Any list of colleges that manage to balance commitment to academic ideals while also having high athletic ambitions would include Duke, a basketball powerhouse. So the lacrosse incident -- even without a rape -- is terrible, Haagen said. And Duke officials have said that their actions Tuesday night and earlier in forfeiting two games were based only on knowledge that underage drinking and the hiring of dancers had taken place. "Without regard to what comes in the criminal case, we're all disappointed," Haagen said.

Some observers have suggested that this incident shows that colleges that have long played close attention to the athletes on their "showcase teams" -- most often high visibility sports like basketball and football -- need to extend that scrutiny more broadly. Haagen, who played lacrosse as an undergraduate at Haverford College, has mixed feelings about such an approach.

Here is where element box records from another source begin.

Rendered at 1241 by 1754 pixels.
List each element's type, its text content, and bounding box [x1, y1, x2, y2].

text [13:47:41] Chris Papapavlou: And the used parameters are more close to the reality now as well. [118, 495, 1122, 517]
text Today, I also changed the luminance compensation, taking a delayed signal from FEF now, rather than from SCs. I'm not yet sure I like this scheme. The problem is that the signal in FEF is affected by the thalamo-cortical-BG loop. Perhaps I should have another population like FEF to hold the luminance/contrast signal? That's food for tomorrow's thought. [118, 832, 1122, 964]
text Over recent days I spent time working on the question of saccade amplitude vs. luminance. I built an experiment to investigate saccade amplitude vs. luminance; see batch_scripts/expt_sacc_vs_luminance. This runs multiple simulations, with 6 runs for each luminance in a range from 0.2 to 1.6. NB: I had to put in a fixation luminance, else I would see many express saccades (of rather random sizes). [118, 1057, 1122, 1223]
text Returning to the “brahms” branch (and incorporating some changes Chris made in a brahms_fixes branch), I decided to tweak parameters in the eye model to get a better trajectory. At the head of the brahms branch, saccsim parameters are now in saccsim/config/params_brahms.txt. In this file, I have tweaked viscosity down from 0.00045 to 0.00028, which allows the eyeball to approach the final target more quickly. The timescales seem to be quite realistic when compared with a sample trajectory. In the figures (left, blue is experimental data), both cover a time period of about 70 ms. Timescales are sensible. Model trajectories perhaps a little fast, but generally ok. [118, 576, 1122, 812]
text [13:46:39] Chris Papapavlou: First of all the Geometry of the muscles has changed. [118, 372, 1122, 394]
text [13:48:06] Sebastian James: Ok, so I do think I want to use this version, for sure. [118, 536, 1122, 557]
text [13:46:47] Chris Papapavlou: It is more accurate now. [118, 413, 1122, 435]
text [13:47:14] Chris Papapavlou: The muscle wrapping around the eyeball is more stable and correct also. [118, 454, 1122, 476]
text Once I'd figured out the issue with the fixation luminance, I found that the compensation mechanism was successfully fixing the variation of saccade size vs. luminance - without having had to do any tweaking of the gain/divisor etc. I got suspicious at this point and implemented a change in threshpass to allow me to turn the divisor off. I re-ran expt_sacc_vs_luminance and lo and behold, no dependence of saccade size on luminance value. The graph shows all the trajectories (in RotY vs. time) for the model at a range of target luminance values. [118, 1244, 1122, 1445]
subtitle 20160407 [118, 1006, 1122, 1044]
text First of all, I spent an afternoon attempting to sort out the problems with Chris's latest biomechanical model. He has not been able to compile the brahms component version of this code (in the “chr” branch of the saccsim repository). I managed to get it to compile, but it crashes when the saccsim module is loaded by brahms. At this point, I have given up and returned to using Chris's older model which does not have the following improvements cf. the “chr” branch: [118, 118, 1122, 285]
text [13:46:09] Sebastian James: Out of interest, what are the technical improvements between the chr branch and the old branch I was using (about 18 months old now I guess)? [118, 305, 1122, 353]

Basketball players, he said, "are on a shorter leash" than other students. But if closer monitoring is needed, he said, what does that say about the students?

"I get really uneasy when we have special rules for athletes," he said. "We're not monitoring the orchestra. If these kinds of things are part of the culture, if watching for this needs to be part of the way we are operating, then we have to think real seriously about why we are doing this."

Particularly upsetting to Haagen and others at Duke is the impact this incident is having on the university's image in Durham. Over the last decade, Duke has invested considerable time and money in helping its home town -- financially, through service programs, and through generally changing an attitude that had once been quite ivory tower. Durham has a large minority population and many people in the city think of Duke as a wealthy institution compared to their own means.

"I suspect that whatever happens in this investigation, even if the DNA testing comes back negative, people are going to think there was a cover-up. This will become a reality," Haagen said.

And that reality of course looks different at North Carolina Central than at Duke. Most of the public attention has been about Duke, but there are also issues raised by the fact that a college student felt she needed to support herself by working for an escort service.

Roland Gaines, vice chancellor for student affairs at North Carolina Central, said that officials there don't know who the student is. Students and educators at the university are "upset and outraged" by what happened, but are trying to "be measured and calm" and that discussions are going on about how to respond.

He said that many students at the college are indeed "financially challenged" and that he regularly receives visits from students who can't make ends meet and are desperate for some sort of help or another job. The student told The Raleigh News & Observer that she typically took three assignments a week from the service, and that while she did not like the work, it paid well and fit her schedule.

"It's obviously a real concern that we have a student who feels she needs to go to an escort service for additional income," Gaines said. "It never, ever crossed my mind that we would have students do that."

While Duke and other colleges consider the larger ramifications of what has happened, Gaines said there was one thing he would like to do: If the student comes to see him, he said, he will help her find a different job.